# Rod Tips?



## outfishin28 (Jul 15, 2005)

How do I know what size tip I need to order for my rod? Is there a measurement scale, I also have calipers to use, still not sure though? And what are some of the toughest smoothest tips out there? I am pretty rough on a rod.


----------



## narfpoit (Jun 16, 2004)

The tube is measured in 64ths of an inch and the ring is in mm. A number 10 tube size is 10/64ths of an inch. So just measure the tip of your rod and calculate what size it would be if it looks like it will be real close then you may need to step up one size. The tip should be able to slip on and have room for glue to keep it on there. As far as strong hard tips they dont get much better than Fuji Sic.


----------



## Mark G (Nov 15, 2004)

Narfpoit covered it pretty well. Fuji makes a little plastic tip sizer that can be had at mudhole and other supply shops, for pretty cheap.


----------



## WALT D. (Dec 18, 2003)

Can't go wrong with Fuji Sic rod tips. The best bang for the buck IMO.

Walt


----------



## basstardo (Jun 5, 2006)

One thing I've noticed is the ring is in mm, but not necessarily the same part of the ring. Some manufacturers seem to have the outside diameter as the ring size, or the inside diameter, or the dead cecnter between the two as the ring size in mm. It can be a bit confusing. I pretty much use only Fuji guides at this point, with the exception of some Batson guides here and there, but the Fuji guides are pretty standard from one type to the next.
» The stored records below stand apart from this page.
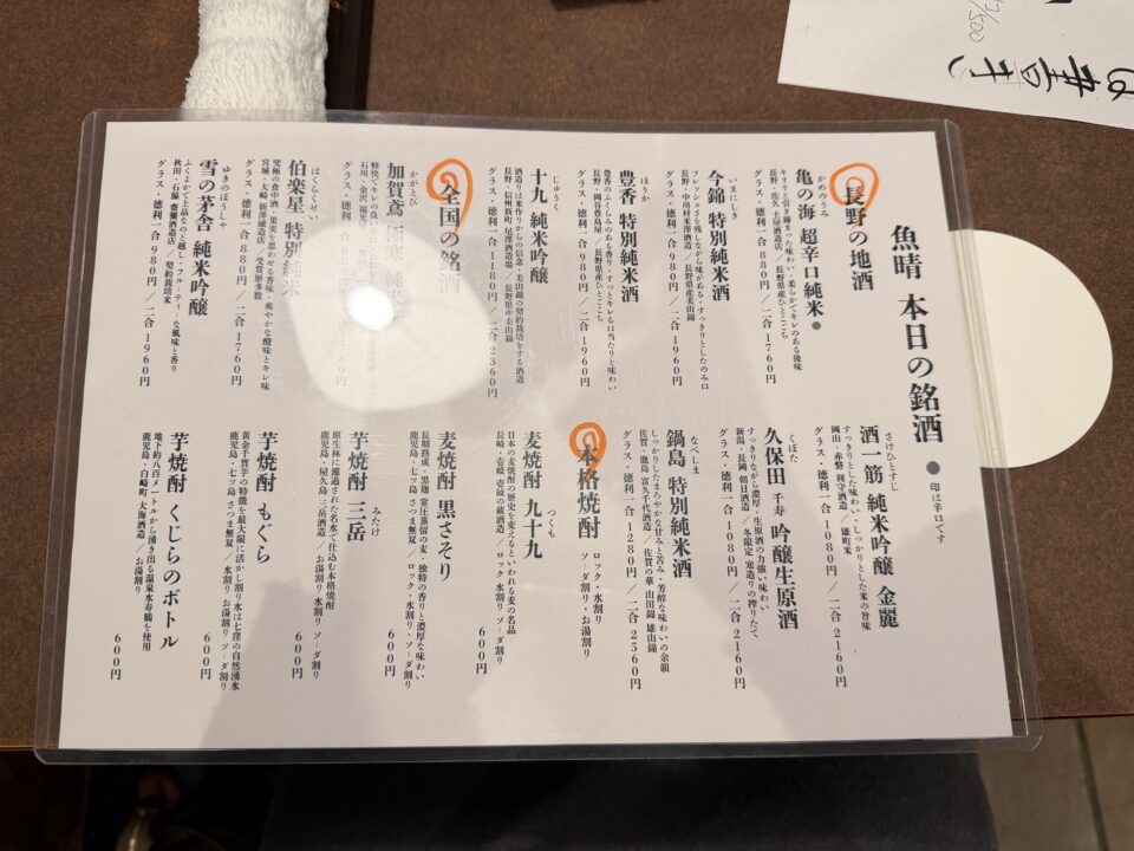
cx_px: 567
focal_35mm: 24
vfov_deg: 56.8
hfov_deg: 71.6
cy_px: 426
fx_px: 786
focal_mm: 6.76
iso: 200
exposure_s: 1/103
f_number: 1.78
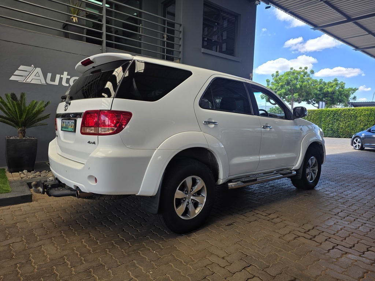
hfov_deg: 73.9
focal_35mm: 23
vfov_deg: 58.9
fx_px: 249
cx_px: 188
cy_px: 140
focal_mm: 6.25
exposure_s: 1/359
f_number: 1.7
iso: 25
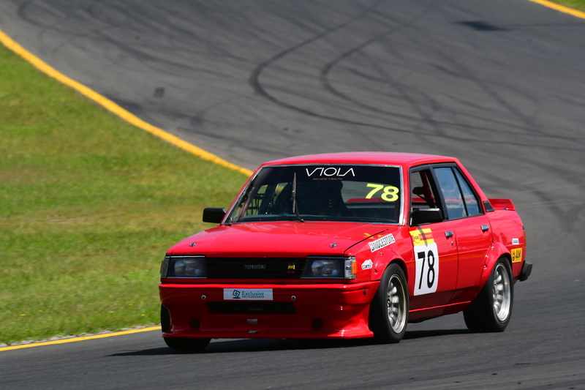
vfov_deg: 1.8
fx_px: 12184
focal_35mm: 750
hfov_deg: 2.8
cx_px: 292
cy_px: 195
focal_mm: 500
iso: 320
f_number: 13
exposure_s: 1/500
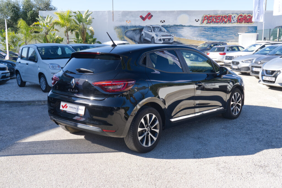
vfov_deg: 35.1
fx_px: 298
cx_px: 141
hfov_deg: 50.7
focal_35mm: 38
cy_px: 94
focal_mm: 25.6
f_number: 9
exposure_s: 1/80
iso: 160
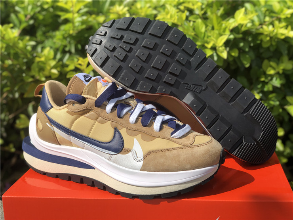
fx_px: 440
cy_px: 110
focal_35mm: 52
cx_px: 146
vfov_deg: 28.0
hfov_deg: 36.8
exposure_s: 1/1372
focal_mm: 6
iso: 16
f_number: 2.4
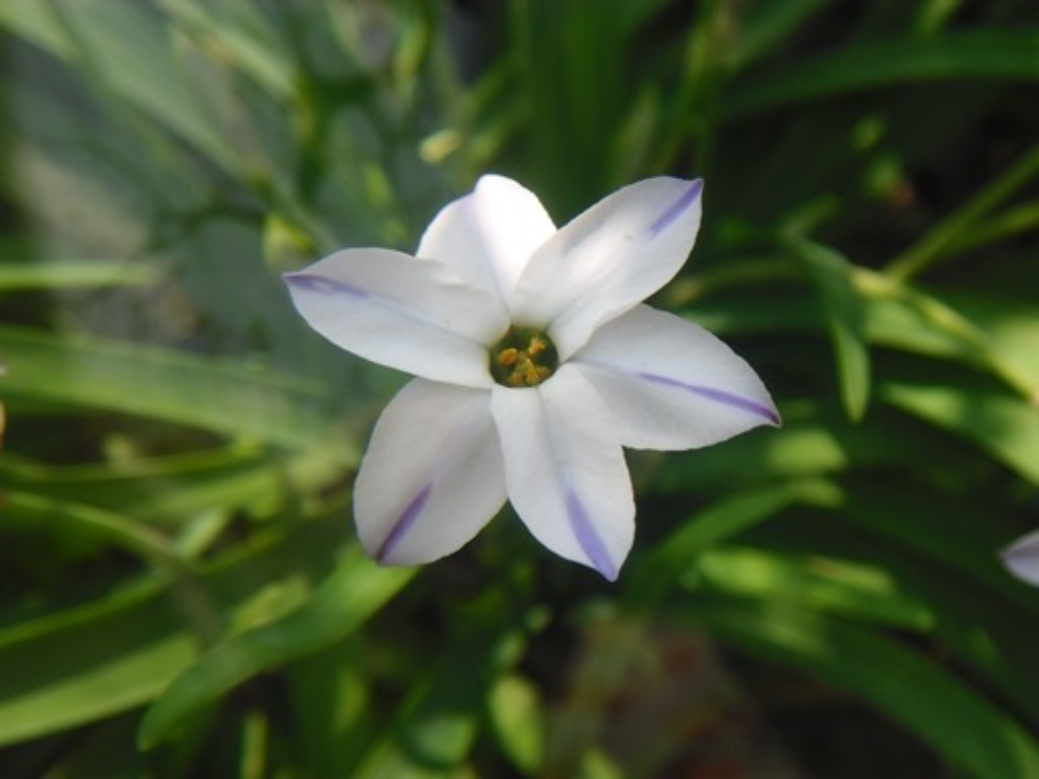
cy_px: 390
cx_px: 520
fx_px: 1891
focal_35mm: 63
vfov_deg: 23.3
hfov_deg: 30.7
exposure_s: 1/320
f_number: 4.2
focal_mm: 11.2
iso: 100
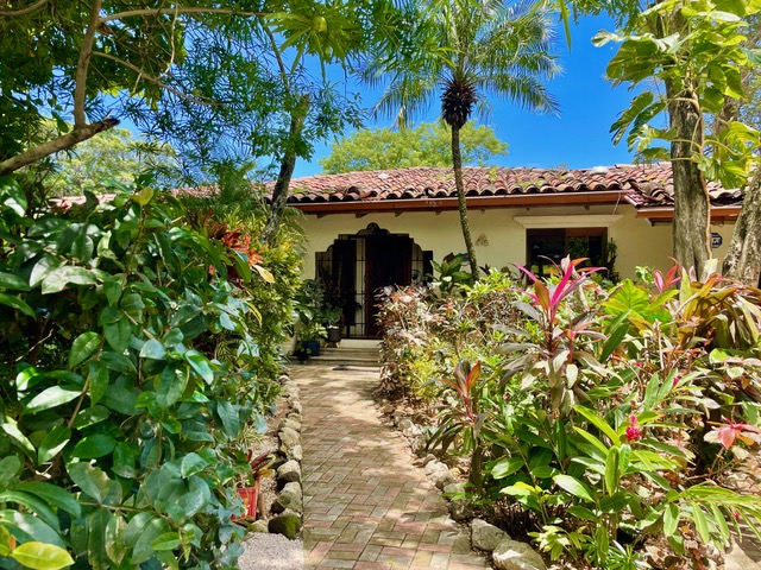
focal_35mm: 26
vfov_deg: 53.1
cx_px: 380
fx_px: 572
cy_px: 285
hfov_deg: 67.3
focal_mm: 4.2
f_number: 1.6
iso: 32
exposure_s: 1/779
At least it seems that way so far.


----------



## WALT D. (Dec 18, 2003)

basstardo,

You're right, it's enough to drive you crazy, especially with guides, sometimes 27 is 25 sometimes it's 30 and so on; It seems like the larger the guide the more it's in question, I guess it depends on the MFGR. A lot of times when I'm ordering guides for a repair and it's not Fuji I order the 2 sizes that are closest to what I measure but I generally try to use Fuji as much as possible.

Walt


----------